→ **Reading text**
We may be backing Team GBR, but down on the beach at Weymouth sailing Olympics we've our eyes on a few other choice sailors



It’s a home crowd in Weymouth so we are mainly cheering on Team
GBR. However, as the days go on we are beginning to be familiar with and
appreciate other sailors.




Down on the beach there’s something else going down. Let’s call
it underdogging.




The number 1 sailor we’re underdogging for is Jonas
Hogh-Christensen. He has been beating Ben Ainslie this week, or putting lots of
bullets in the post as I believe we yachting experts say.




Don’t get me wrong, we’re still right behind you Ben, but
respect to anyone who can find the turbo button and sail through you as the
Viking god Jonas has done. That’s a special performance.




We’re also taking note of the Aussie leaders in the 49ers,
Nathan Outerridge and Iain Jensen. They’re so consistent.




The 49ers are a great crowd pleaser, especially with the thrills
and spills we’ve seen this week. On Tuesday, the Australians, the British team
and the Germans all capsized on camera within the space of ten minutes and the
instant the Germans righted their boat the wind took it and flipped it over the
other side. How we felt for them.




Having said which, the TV coverage gave us an immediate re-run
of the capsizes and we all watched it avidly again, oohing at all the same
places.




The live TV coverage has changed everything and is why watching
from the beach, even though you can’t see a single sail for real (being round
the corner of the harbour wall) is a hundred times better than peering out into
the distance from some faraway vantage.

→ **Instructions to follow**
According to the Weymouth sailing piece, which sailor is the crowd on the beach underdogging for most of all? The listing that follows is not required for the task.

→ **Given material**

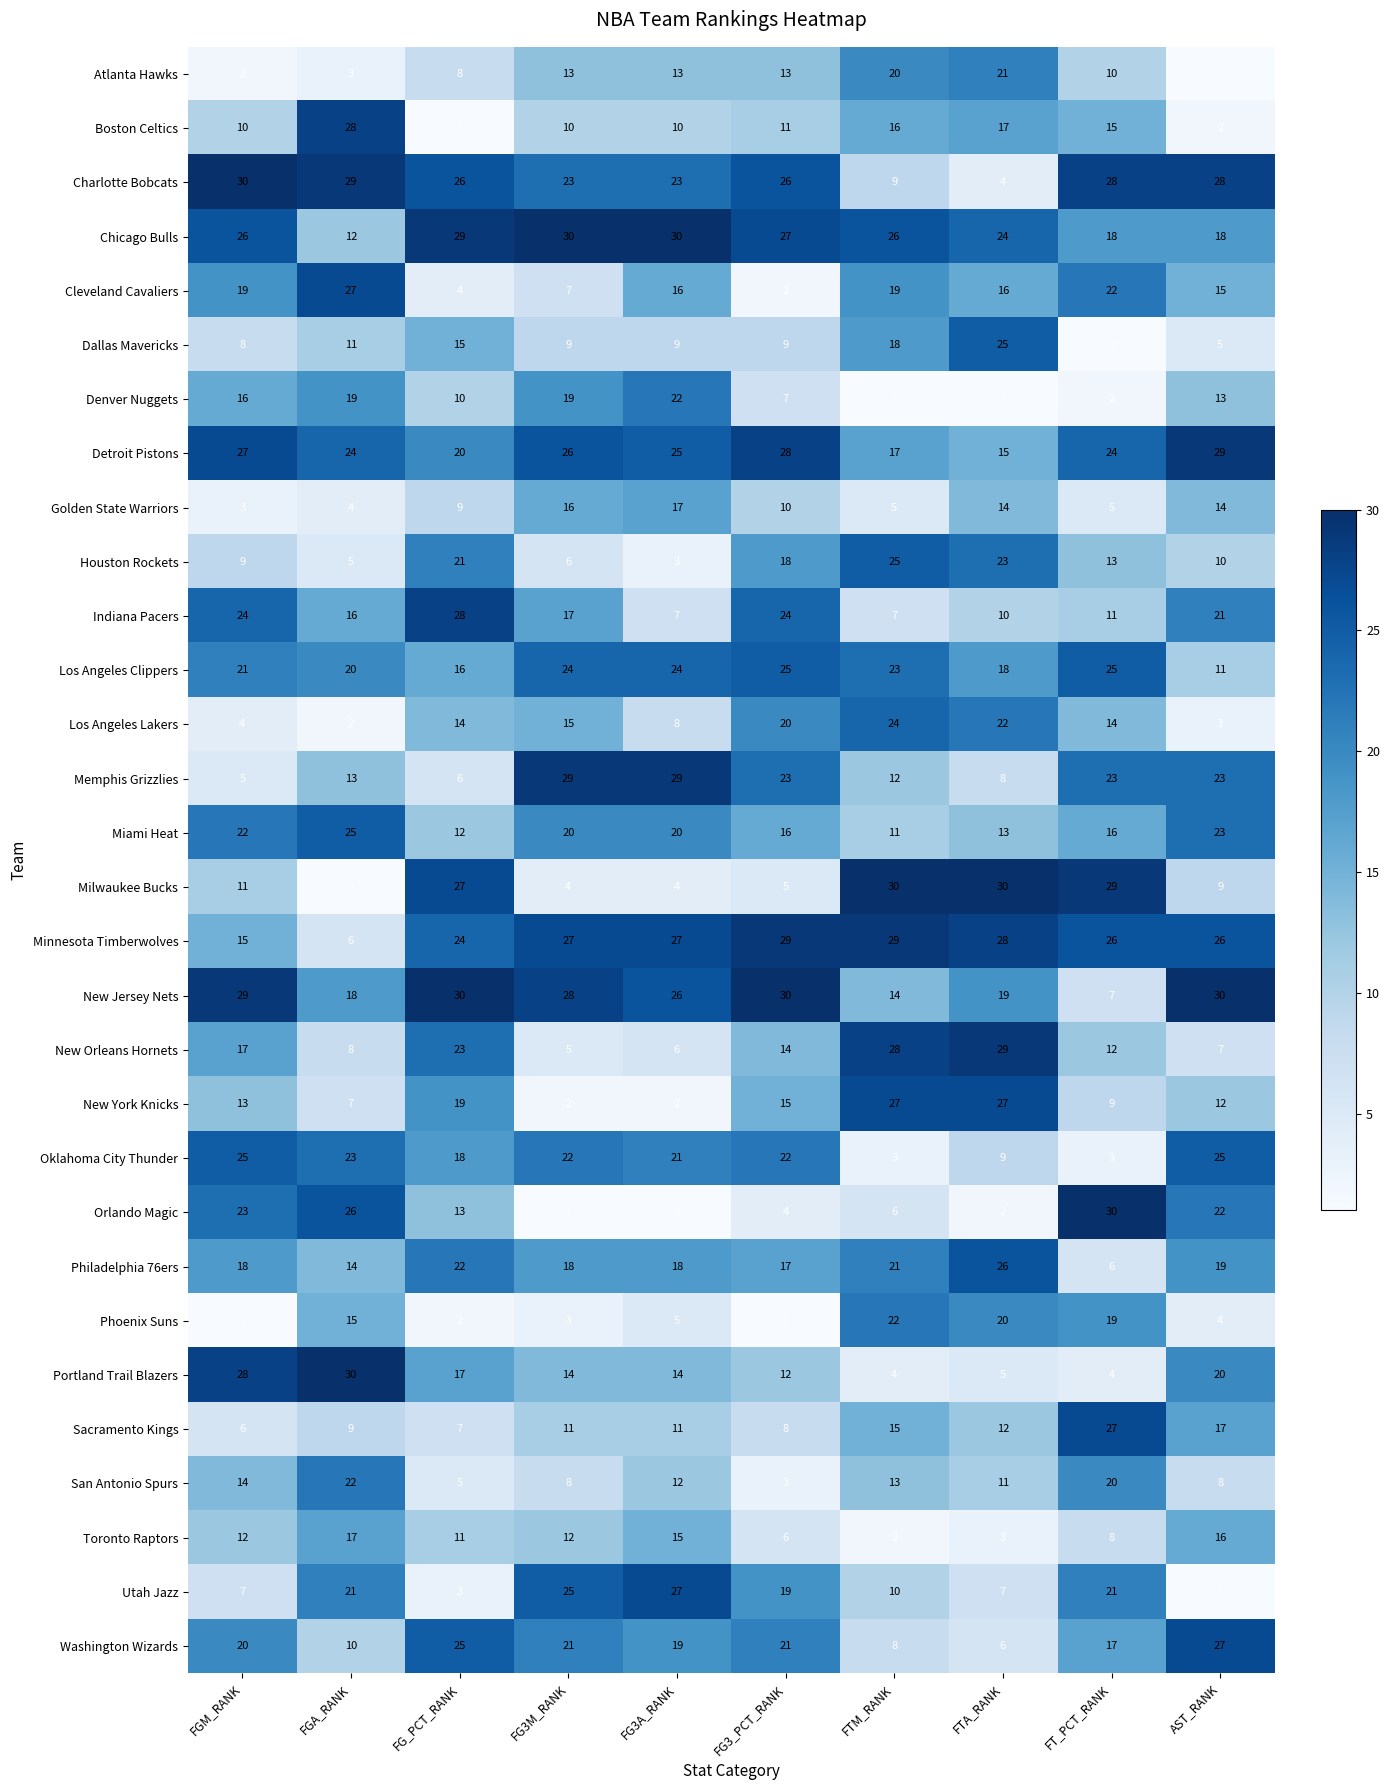

Which series has the largest total across all categories?

Chicago Bulls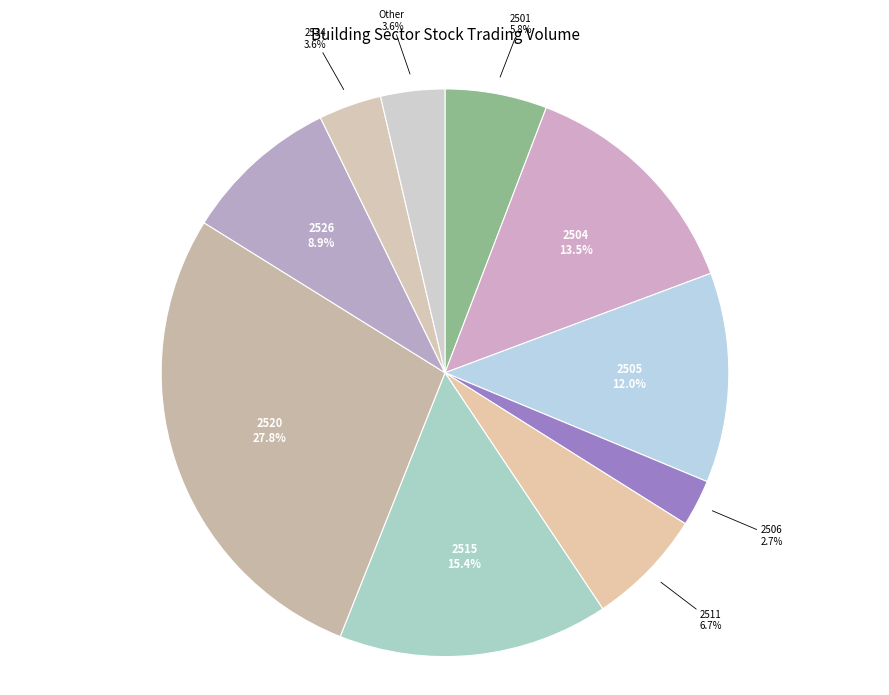

Which category has the biggest portion of the pie?

2520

→ **Solution to this problem**
Jonas Hogh-Christensen.